WHAT YOU SHOULD DO: In the forum thread on moving to the UAE, which out-of-town areas are named as the cheapest in Abu Dhabi?

# Moving to UAE



## ronun59 (Nov 27, 2012)

Hi All,

Moving my family to the UAE at end of Dec. Looking for 1bdm or 2bdm furnished apartment for 2-3 months while we get our bearings and decide what area we want to live in. Can be either Abu Dhabi or north end of Dubai. Does anyone have any suggestions for economical options?? Appreciate any assistance.


----------



## buzzik (Oct 1, 2012)

ronun59 said:


> Hi All,
> 
> Moving my family to the UAE at end of Dec. Looking for 1bdm or 2bdm furnished apartment for 2-3 months while we get our bearings and decide what area we want to live in. Can be either Abu Dhabi or north end of Dubai. Does anyone have any suggestions for economical options?? Appreciate any assistance.


I'm based in Abu Dhabi at the moment and the first advice in economical point of view: don't go with a short term/monthly rent in Abu Dhabi, as prices are significantly high & varies in compare with Dubai.


----------



## ronun59 (Nov 27, 2012)

Thanks for the advice mate.


----------



## AlexDhabi (Aug 23, 2012)

ronun59 said:


> Can be either Abu Dhabi or north end of Dubai. QUOTE]
> 
> Dubai is north of Abu Dhabi so I suppose you mean the south end of Dubai (Jumeirah Lake Towers or Dubai Marina). That area is much cheaper than Abu Dhabi generally. But out of town like Mohamed Bin Zayed, Mussfah or Al Reef are the cheapest areas of AD.
> AD accommodation for short stays is usually expensive - close to hotel prices (cheapest I know of for furnished/servicedaccommodation is Cassells). You might find something suitable in Dubai but I don't know the short term market there at all. Bear in mind winter is peak season in UAE so prices will be on the high side.
> Downside of living in Dubai is the daily commute is not for the faint hearted. And while you are living in Dubai it is almost impossible to find somewhere suitable long term in AD.


----------

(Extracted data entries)

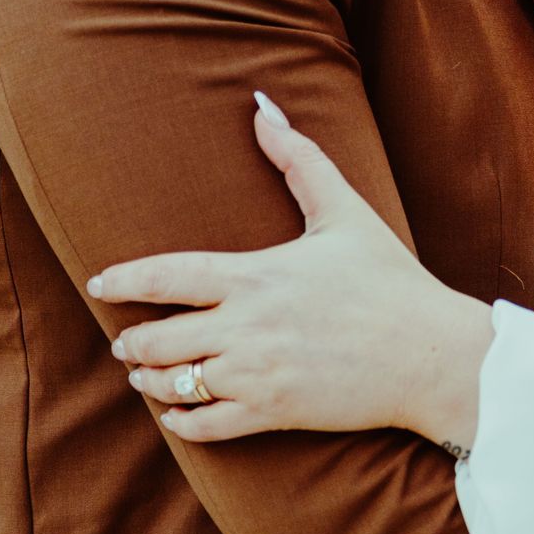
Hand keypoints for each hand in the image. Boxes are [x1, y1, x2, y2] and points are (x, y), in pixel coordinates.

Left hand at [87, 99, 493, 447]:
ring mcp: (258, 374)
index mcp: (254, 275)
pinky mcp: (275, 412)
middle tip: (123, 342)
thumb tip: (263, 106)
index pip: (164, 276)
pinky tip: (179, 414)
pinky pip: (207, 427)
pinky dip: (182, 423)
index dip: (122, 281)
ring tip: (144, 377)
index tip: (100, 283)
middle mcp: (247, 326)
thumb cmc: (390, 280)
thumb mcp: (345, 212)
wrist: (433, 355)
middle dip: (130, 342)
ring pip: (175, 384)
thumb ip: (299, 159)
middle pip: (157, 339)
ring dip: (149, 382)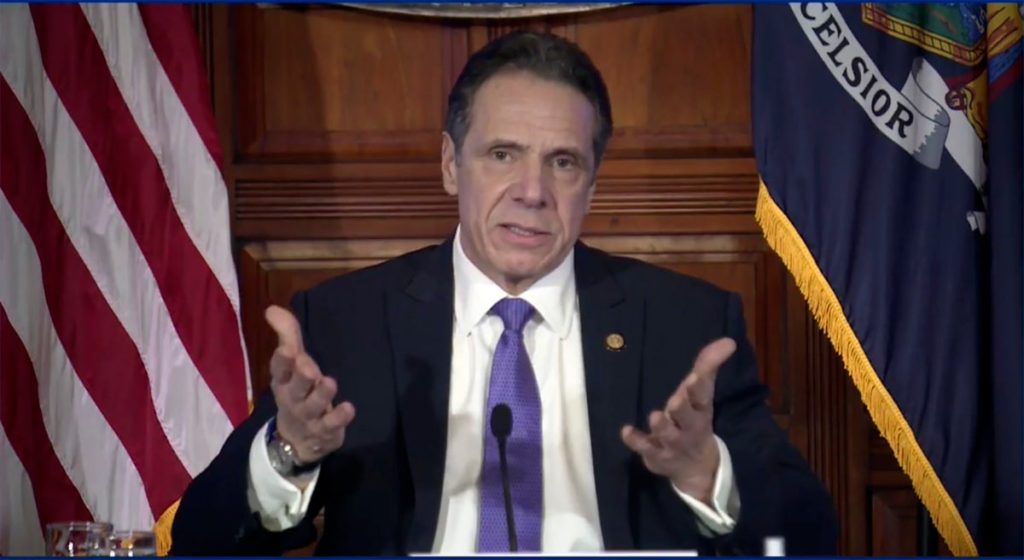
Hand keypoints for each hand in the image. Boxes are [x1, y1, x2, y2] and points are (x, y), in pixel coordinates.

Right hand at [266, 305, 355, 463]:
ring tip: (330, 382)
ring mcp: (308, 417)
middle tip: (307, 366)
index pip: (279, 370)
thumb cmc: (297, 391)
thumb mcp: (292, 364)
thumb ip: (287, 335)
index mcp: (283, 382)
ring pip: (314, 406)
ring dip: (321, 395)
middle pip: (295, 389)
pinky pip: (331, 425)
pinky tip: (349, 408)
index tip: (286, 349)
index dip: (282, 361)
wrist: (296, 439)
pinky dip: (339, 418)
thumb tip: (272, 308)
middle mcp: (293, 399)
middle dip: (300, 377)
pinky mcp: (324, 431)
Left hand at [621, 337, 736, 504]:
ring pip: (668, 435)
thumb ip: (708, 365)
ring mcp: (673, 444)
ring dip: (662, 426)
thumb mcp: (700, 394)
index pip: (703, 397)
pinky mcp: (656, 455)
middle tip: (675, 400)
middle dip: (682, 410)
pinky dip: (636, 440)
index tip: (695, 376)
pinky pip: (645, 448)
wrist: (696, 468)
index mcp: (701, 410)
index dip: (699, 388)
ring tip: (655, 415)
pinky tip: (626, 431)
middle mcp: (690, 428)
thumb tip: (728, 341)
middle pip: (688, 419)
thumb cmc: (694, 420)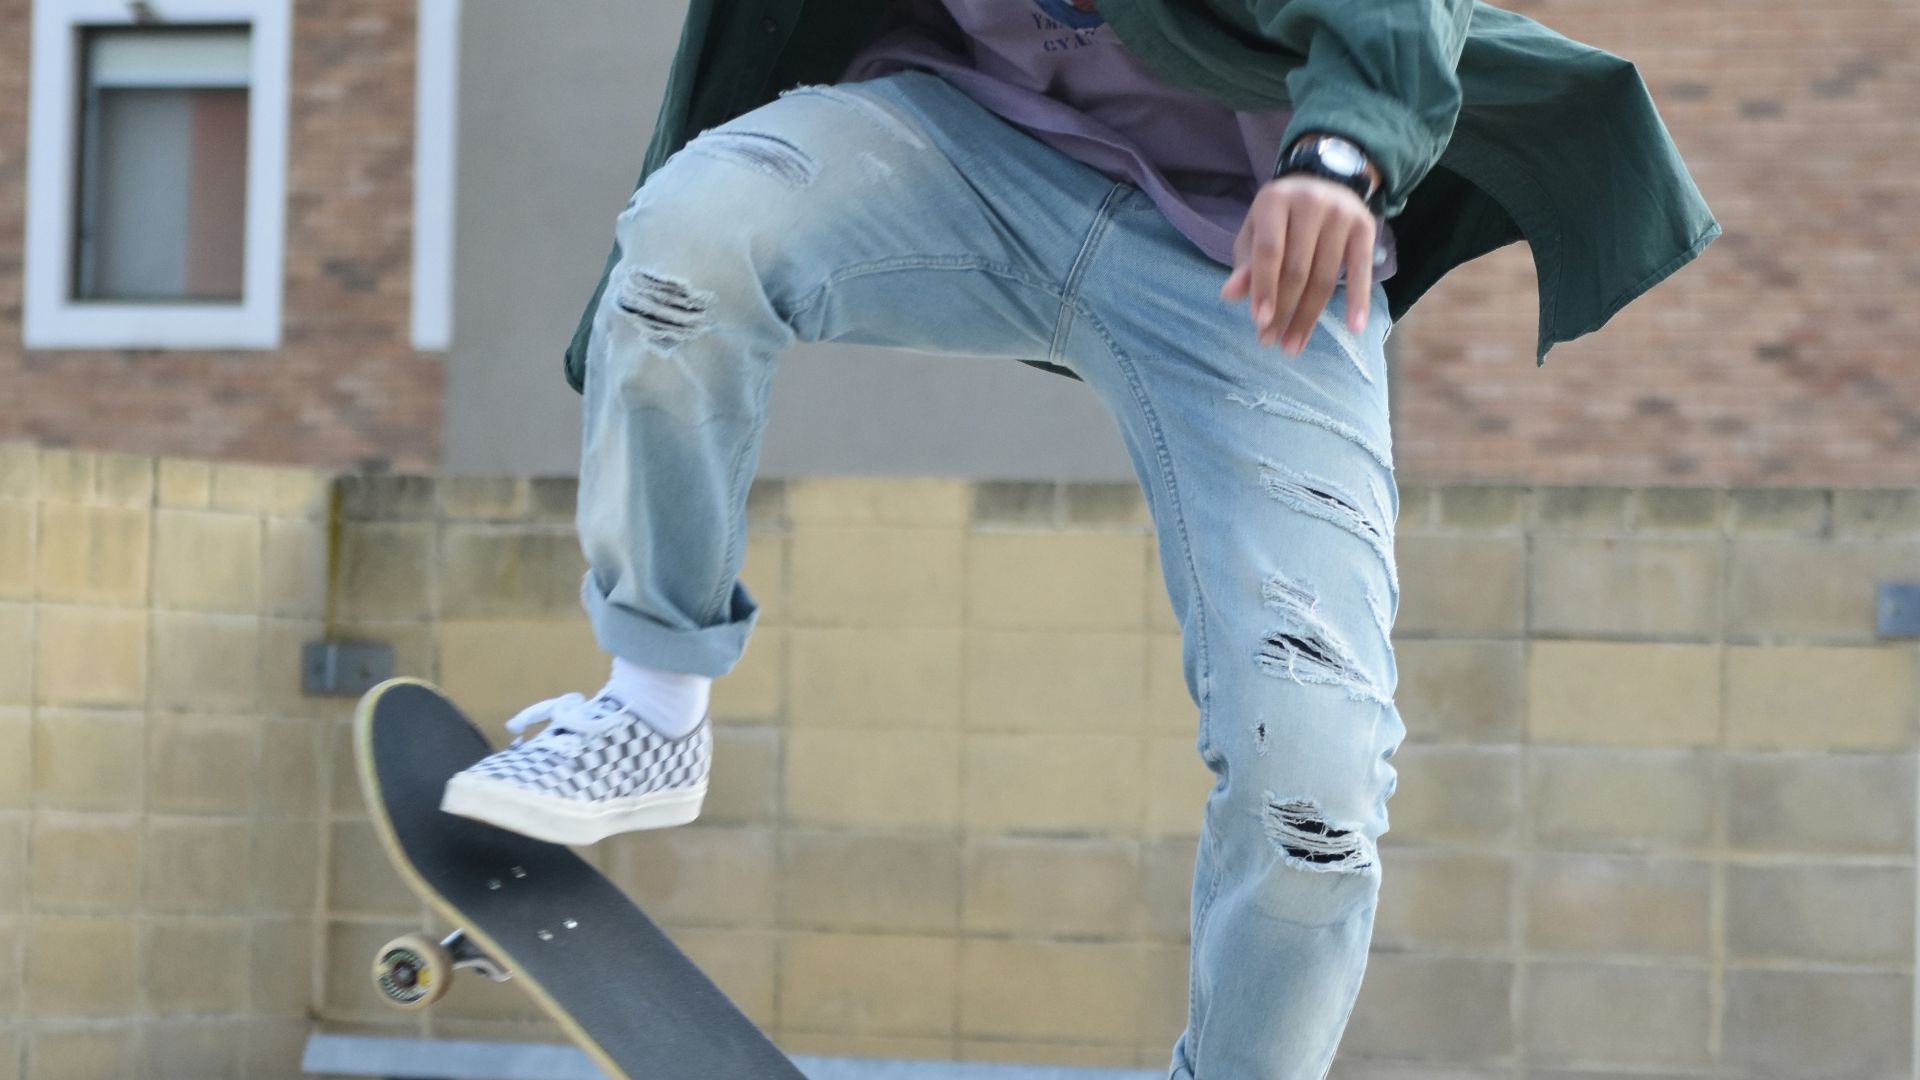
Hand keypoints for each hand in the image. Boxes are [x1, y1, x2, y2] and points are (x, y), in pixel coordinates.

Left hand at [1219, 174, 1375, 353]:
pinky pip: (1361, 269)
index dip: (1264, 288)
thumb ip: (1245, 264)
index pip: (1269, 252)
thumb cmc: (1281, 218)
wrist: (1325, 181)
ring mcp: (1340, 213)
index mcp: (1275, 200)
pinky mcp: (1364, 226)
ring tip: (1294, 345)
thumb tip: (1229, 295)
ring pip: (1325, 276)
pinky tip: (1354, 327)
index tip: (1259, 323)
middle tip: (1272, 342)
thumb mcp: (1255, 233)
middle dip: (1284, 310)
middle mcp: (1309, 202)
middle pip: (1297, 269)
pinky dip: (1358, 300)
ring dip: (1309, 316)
---
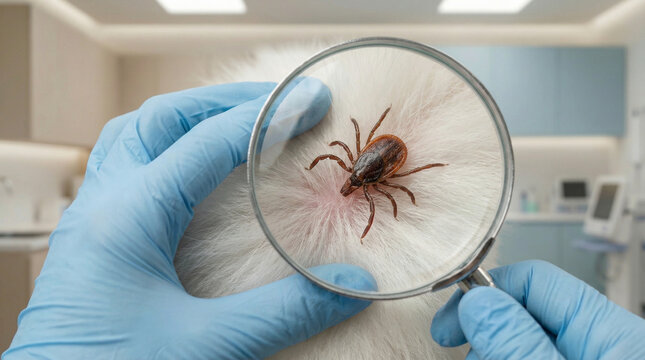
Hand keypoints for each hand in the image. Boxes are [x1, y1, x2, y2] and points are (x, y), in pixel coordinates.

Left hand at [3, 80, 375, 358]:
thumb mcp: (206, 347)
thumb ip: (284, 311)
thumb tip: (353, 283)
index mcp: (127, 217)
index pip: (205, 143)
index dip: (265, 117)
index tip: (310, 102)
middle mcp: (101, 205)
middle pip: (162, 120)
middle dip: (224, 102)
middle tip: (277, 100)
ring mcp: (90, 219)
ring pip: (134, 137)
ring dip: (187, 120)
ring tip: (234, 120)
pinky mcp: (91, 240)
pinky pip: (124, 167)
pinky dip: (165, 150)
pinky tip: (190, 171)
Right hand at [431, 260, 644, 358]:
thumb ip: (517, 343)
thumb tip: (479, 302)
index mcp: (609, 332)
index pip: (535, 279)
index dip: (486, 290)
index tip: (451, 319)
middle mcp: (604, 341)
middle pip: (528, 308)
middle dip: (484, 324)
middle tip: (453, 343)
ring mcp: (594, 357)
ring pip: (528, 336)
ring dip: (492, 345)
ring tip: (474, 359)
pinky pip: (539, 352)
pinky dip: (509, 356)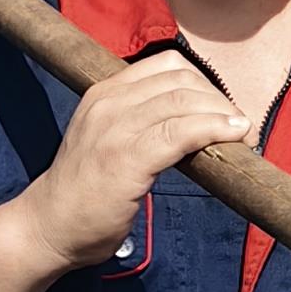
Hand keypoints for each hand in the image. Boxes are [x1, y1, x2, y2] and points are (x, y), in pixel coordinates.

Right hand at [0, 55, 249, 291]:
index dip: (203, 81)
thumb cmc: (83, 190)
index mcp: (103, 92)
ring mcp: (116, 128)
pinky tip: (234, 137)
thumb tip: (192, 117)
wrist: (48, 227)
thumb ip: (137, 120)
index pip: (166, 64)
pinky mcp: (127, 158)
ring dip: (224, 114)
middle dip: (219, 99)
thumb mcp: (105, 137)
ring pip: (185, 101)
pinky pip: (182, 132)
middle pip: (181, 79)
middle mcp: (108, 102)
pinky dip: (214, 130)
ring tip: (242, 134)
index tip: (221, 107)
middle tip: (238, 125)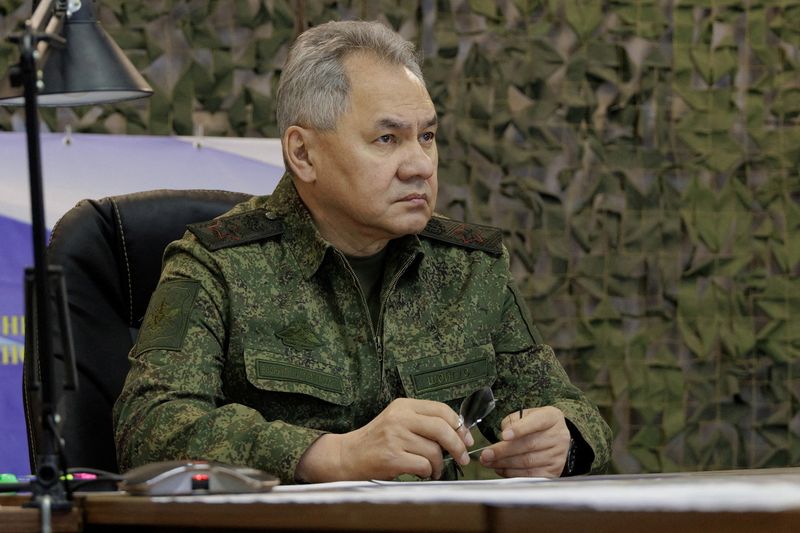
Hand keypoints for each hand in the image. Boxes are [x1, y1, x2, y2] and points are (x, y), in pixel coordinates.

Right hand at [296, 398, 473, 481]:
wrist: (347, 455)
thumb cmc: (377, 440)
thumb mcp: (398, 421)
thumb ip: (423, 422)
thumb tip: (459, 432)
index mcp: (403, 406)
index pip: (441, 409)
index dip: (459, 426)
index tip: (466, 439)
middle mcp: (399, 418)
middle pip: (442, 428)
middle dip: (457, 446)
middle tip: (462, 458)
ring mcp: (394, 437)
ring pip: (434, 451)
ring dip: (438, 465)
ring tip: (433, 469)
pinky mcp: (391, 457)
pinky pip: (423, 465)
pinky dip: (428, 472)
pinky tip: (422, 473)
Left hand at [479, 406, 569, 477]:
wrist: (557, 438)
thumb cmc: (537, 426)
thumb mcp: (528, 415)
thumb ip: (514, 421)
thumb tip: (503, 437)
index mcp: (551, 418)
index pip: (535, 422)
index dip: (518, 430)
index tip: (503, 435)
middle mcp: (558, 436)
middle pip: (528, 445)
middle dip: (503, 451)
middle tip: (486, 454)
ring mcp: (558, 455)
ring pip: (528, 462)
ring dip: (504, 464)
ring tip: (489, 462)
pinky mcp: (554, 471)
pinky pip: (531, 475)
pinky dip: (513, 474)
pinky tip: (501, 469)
...
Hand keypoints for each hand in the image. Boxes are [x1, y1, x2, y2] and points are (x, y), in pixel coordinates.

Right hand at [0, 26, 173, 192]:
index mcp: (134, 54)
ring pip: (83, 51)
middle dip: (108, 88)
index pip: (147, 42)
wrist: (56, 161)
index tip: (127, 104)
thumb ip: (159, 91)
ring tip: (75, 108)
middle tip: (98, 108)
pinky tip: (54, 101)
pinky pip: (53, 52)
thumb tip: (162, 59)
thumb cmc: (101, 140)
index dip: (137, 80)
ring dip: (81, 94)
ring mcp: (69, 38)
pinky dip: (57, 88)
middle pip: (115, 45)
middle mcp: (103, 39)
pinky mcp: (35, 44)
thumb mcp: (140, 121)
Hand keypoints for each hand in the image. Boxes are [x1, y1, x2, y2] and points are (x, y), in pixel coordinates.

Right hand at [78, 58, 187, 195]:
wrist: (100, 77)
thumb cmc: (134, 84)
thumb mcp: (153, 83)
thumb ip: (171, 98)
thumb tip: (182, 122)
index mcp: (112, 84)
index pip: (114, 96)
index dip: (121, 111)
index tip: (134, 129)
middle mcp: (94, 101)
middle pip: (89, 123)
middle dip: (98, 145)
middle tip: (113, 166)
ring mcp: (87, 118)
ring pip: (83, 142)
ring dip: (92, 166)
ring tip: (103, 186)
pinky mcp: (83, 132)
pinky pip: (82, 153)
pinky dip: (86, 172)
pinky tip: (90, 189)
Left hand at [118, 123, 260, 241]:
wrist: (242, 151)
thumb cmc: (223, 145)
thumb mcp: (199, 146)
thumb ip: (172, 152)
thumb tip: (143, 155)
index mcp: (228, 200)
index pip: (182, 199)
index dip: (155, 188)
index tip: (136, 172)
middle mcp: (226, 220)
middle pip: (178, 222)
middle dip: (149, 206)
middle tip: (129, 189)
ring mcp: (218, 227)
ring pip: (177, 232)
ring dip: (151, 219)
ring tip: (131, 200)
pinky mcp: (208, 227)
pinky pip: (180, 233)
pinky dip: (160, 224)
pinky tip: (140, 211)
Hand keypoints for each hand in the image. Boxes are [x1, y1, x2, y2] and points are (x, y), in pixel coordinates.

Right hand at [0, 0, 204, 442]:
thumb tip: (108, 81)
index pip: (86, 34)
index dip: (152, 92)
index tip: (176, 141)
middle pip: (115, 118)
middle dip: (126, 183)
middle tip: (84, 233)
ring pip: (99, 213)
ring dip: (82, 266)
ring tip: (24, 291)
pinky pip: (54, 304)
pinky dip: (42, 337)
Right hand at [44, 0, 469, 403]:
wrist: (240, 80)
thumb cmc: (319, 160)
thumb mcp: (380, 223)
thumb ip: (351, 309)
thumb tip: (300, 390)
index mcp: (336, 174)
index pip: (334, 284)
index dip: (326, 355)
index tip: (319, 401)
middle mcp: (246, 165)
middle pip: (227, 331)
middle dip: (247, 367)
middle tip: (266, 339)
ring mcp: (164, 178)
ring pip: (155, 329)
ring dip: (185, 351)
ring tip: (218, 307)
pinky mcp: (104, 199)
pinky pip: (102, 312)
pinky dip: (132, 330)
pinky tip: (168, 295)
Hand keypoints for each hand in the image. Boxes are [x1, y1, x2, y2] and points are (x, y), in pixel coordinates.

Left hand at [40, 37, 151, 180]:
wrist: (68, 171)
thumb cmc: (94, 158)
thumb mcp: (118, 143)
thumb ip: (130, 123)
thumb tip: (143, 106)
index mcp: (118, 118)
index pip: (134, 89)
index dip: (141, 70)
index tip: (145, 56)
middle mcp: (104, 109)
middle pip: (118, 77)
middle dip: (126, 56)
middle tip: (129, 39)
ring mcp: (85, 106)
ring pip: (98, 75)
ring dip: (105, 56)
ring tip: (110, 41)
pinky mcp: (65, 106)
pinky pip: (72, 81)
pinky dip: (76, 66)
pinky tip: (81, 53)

OUTPUT BELOW: Mohamed Bin Zayed, Mussfah, and Al Reef.